As one gets more experience as a developer the moments when new information can totally change understanding of basic things get rarer. Last month I was in an argument with three coworkers of mine and I was stomped so hard that I was forced to rethink and change the way I do something very basic namely the way I model many to many relationships.
In the past I just went for what I thought was the most natural approach. For example if I needed to model the relationship between users and groups where each User can be in many groups and each Group can have multiple users I would just create a cross table in the database where each row consists of UserID and GroupID. Both IDs together will be a primary key and they are both a foreign key to the corresponding tables. In my C# model I would put a collection of Groups in the User object and a collection of Users in the Group object. In the UI I would only provide a way to delete the relation and a way to add the relation but no edit. It is simple and it works. I can confirm it works because I have built multiple projects using this approach. However it turns out it is not as good as it sounds.

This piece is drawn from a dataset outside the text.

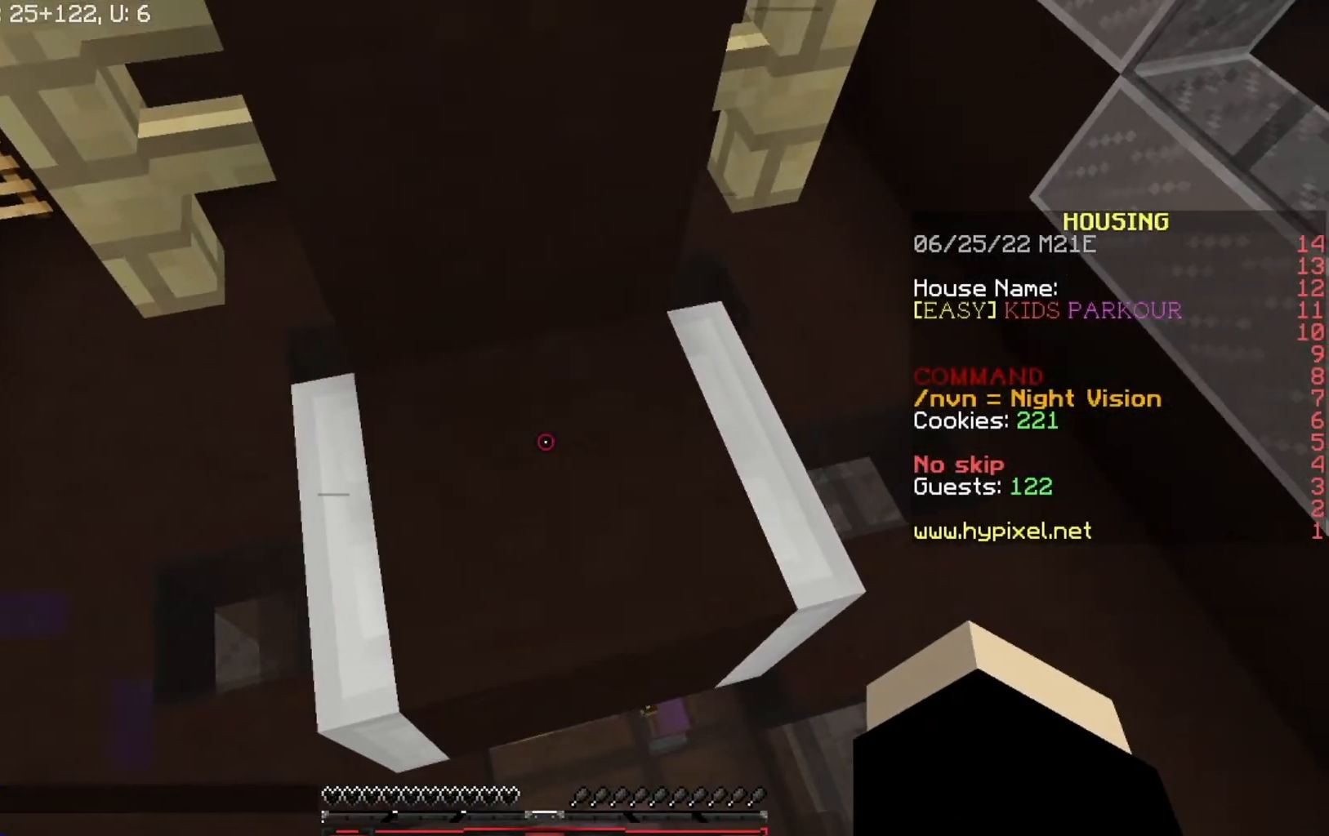
{"keys": ["d", "w"], "events": [[267, "d", "down"], [267, "w", "down"]]}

The alternative is to give the cross table its own ID, create a C# object representing the relationship and provide an option to edit the relationship in the UI. Why is this approach better?
Now I must admit I am a total noob when it comes to database performance. When people explain something I usually think I understand it and I agree but the problem is that if someone comes after that and explains the opposite I would probably agree again. When I was told the approach with the ID required less memory I agreed at once but did not agree that this was enough of a reason to add IDs to the cross tables. Turns out that because the primary key is an index you are actually better off having a separate ID because it is half the size and you will actually save memory due to smaller indexes. If you use the first approach you will have the benefit that the "left" column is a part of the index and it will result in faster search when this column is involved. However you can add this index and get that performance back. While at this point you are not saving memory you may gain performance. If the index is on two columns it gets bigger which means that it can spread on more pages. Algorithmically the search has the same complexity but because you will search half the pages you will get performance advantage as the table gets bigger. Of course I quickly dismissed these arguments as premature optimization.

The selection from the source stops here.